Try it: Once you find the line containing "27. Moura BP, Amorim" in the data below, copy it and each following line exactly, up to and including the line containing "28. Viveiros AS, Borges", and nothing else.

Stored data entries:

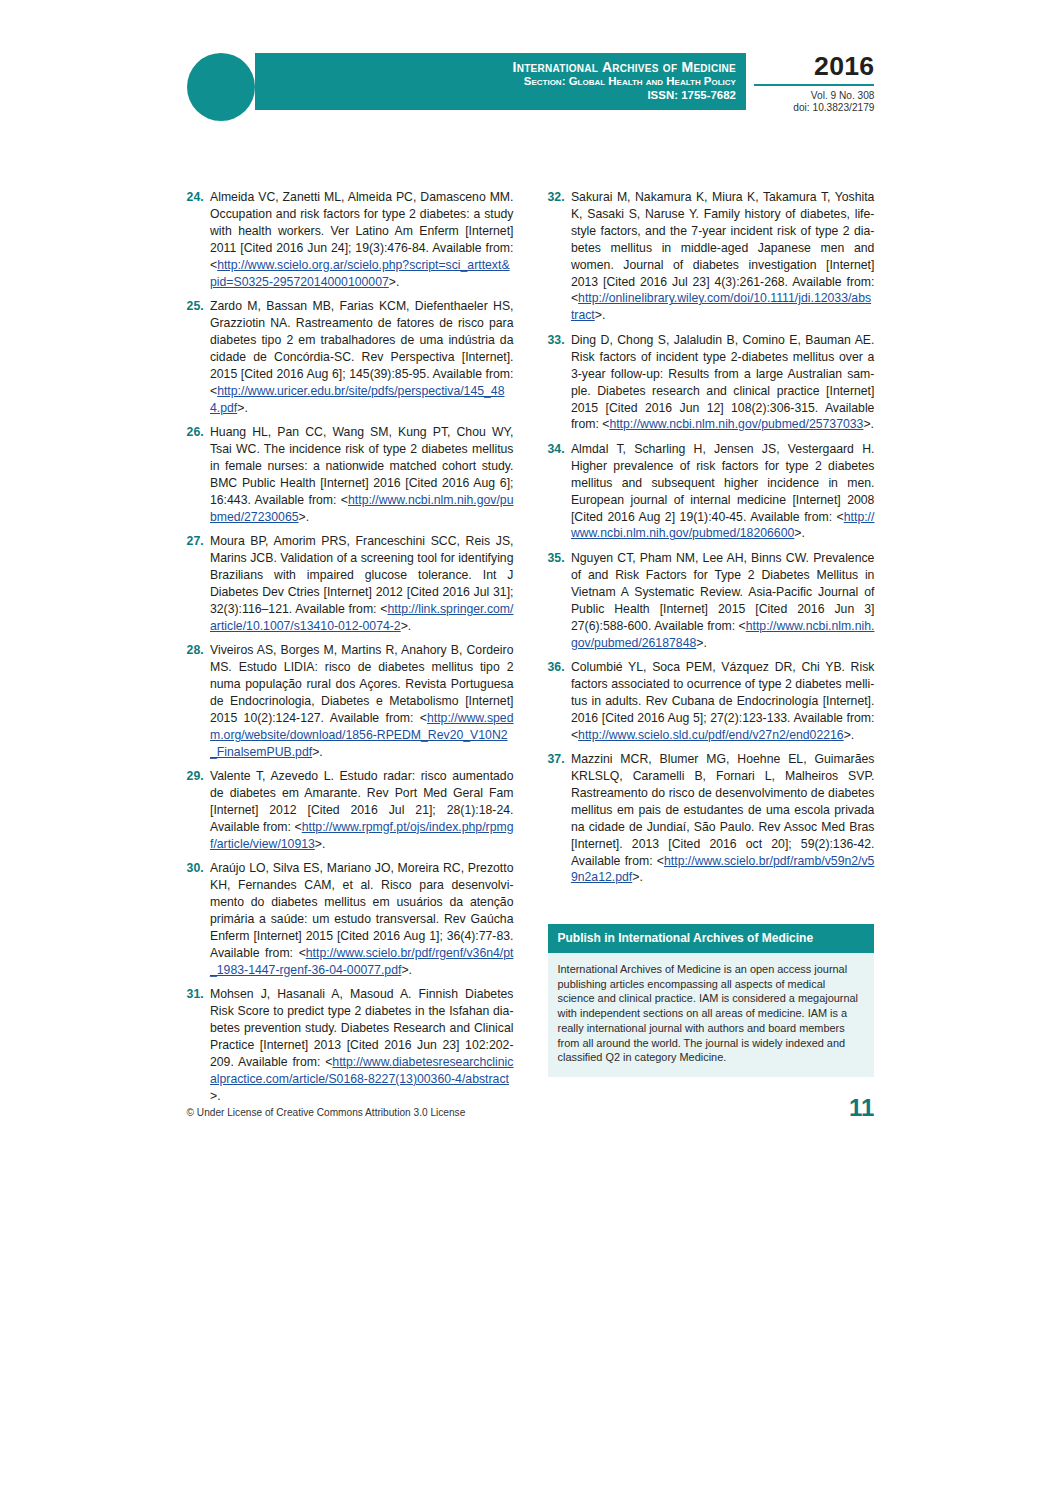International Archives of Medicine
Section: Global Health and Health Policy
ISSN: 1755-7682
2016
Vol. 9 No. 308
doi: 10.3823/2179
24. Almeida VC, Zanetti ML, Almeida PC, Damasceno MM. Occupation and risk factors for type 2 diabetes: a study with health workers. Ver Latino Am Enferm [Internet] 2011 [Cited 2016 Jun 24]; 19(3):476-84. Available from: <http://www.scielo.org.ar/scielo.php?script=sci_arttext&pid=S0325-29572014000100007>.
25. Zardo M, Bassan MB, Farias KCM, Diefenthaeler HS, Grazziotin NA. Rastreamento de fatores de risco para diabetes tipo 2 em trabalhadores de uma indústria da cidade de Concórdia-SC. Rev Perspectiva [Internet]. 2015 [Cited 2016 Aug 6]; 145(39):85-95. Available from: <http://www.uricer.edu.br/site/pdfs/perspectiva/145_484.pdf>.
26. Huang HL, Pan CC, Wang SM, Kung PT, Chou WY, Tsai WC. The incidence risk of type 2 diabetes mellitus in female nurses: a nationwide matched cohort study. BMC Public Health [Internet] 2016 [Cited 2016 Aug 6]; 16:443. Available from: <http://www.ncbi.nlm.nih.gov/pubmed/27230065>.
27. Moura BP, Amorim PRS, Franceschini SCC, Reis JS, Marins JCB. Validation of a screening tool for identifying Brazilians with impaired glucose tolerance. Int J Diabetes Dev Ctries [Internet] 2012 [Cited 2016 Jul 31]; 32(3):116–121. Available from: <http://link.springer.com/article/10.1007/s13410-012-0074-2>.
28. Viveiros AS, Borges M, Martins R, Anahory B, Cordeiro MS. Estudo LIDIA: risco de diabetes mellitus tipo 2 numa população rural dos Açores. Revista Portuguesa de Endocrinologia, Diabetes e Metabolismo [Internet] 2015 10(2):124-127. Available from: <http://www.spedm.org/website/download/1856-RPEDM_Rev20_V10N2_FinalsemPUB.pdf>.
29. Valente T, Azevedo L. Estudo radar: risco aumentado de diabetes em Amarante. Rev Port Med Geral Fam [Internet] 2012 [Cited 2016 Jul 21]; 28(1):18-24. Available from: <http://www.rpmgf.pt/ojs/index.php/rpmgf/article/view/10913>.
30. Araújo LO, Silva ES, Mariano JO, Moreira RC, Prezotto KH, Fernandes CAM, et al. Risco para desenvolvimento do diabetes mellitus em usuários da atenção primária a saúde: um estudo transversal. Rev Gaúcha Enferm [Internet] 2015 [Cited 2016 Aug 1]; 36(4):77-83. Available from: <http://www.scielo.br/pdf/rgenf/v36n4/pt_1983-1447-rgenf-36-04-00077.pdf>.
31. Mohsen J, Hasanali A, Masoud A. Finnish Diabetes Risk Score to predict type 2 diabetes in the Isfahan diabetes prevention study. Diabetes Research and Clinical Practice [Internet] 2013 [Cited 2016 Jun 23] 102:202-209. Available from: <http://www.diabetesresearchclinicalpractice.com/article/S0168-8227(13)00360-4/abstract>.
32. Sakurai M, Nakamura K, Miura K, Takamura T, Yoshita K, Sasaki S, Naruse Y. Family history of diabetes, lifestyle factors, and the 7-year incident risk of type 2 diabetes mellitus in middle-aged Japanese men and women. Journal of diabetes investigation [Internet] 2013 [Cited 2016 Jul 23] 4(3):261-268. Available from: <http://onlinelibrary.wiley.com/doi/10.1111/jdi.12033/abstract>.
33. Ding D, Chong S, Jalaludin B, Comino E, Bauman AE. Risk factors of incident type 2-diabetes mellitus over a 3-year follow-up: Results from a large Australian sample. Diabetes research and clinical practice [Internet] 2015 [Cited 2016 Jun 12] 108(2):306-315. Available from: <http://www.ncbi.nlm.nih.gov/pubmed/25737033>.
34. Almdal T, Scharling H, Jensen JS, Vestergaard H. Higher prevalence of risk factors for type 2 diabetes mellitus and subsequent higher incidence in men. European journal of internal medicine [Internet] 2008 [Cited 2016 Aug 2] 19(1):40-45. Available from: <http://www.ncbi.nlm.nih.gov/pubmed/18206600>.
35. Nguyen CT, Pham NM, Lee AH, Binns CW. Prevalence of and Risk Factors for Type 2 Diabetes Mellitus in Vietnam A Systematic Review. Asia-Pacific Journal of Public Health [Internet] 2015 [Cited 2016 Jun 3] 27(6):588-600. Available from: <http://www.ncbi.nlm.nih.gov/pubmed/26187848>.
36. Columbié YL, Soca PEM, Vázquez DR, Chi YB. Risk factors associated to ocurrence of type 2 diabetes mellitus in adults. Rev Cubana de Endocrinología [Internet]. 2016 [Cited 2016 Aug 5]; 27(2):123-133. Available from: <http://www.scielo.sld.cu/pdf/end/v27n2/end02216>.
37. Mazzini MCR, Blumer MG, Hoehne EL, Guimarães KRLSLQ, Caramelli B, Fornari L, Malheiros SVP. Rastreamento do risco de desenvolvimento de diabetes mellitus em pais de estudantes de uma escola privada na cidade de Jundiaí, São Paulo. Rev Assoc Med Bras [Internet]. 2013 [Cited 2016 oct 20]; 59(2):136-42. Available from: <http://www.scielo.br/pdf/ramb/v59n2/v59n2a12.pdf>.
Publish in International Archives of Medicine
International Archives of Medicine is an open access journal publishing articles encompassing all aspects of medical science and clinical practice. IAM is considered a megajournal with independent sections on all areas of medicine. IAM is a really international journal with authors and board members from all around the world. The journal is widely indexed and classified Q2 in category Medicine.
© Under License of Creative Commons Attribution 3.0 License
11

Answer to this problem:
27. Moura BP, Amorim PRS, Franceschini SCC, Reis JS, Marins JCB. Validation of a screening tool for identifying Brazilians with impaired glucose tolerance. Int J Diabetes Dev Ctries [Internet] 2012 [Cited 2016 Jul 31]; 32(3):116–121. Available from: <http://link.springer.com/article/10.1007/s13410-012-0074-2>.
28. Viveiros AS, Borges M, Martins R, Anahory B, Cordeiro MS. Estudo LIDIA: risco de diabetes mellitus tipo 2 numa população rural dos Açores. Revista Portuguesa de Endocrinologia, Diabetes e Metabolismo [Internet] 2015 10(2):124-127. Available from: <http://www.spedm.org/website/download/1856-RPEDM_Rev20_V10N2_FinalsemPUB.pdf>.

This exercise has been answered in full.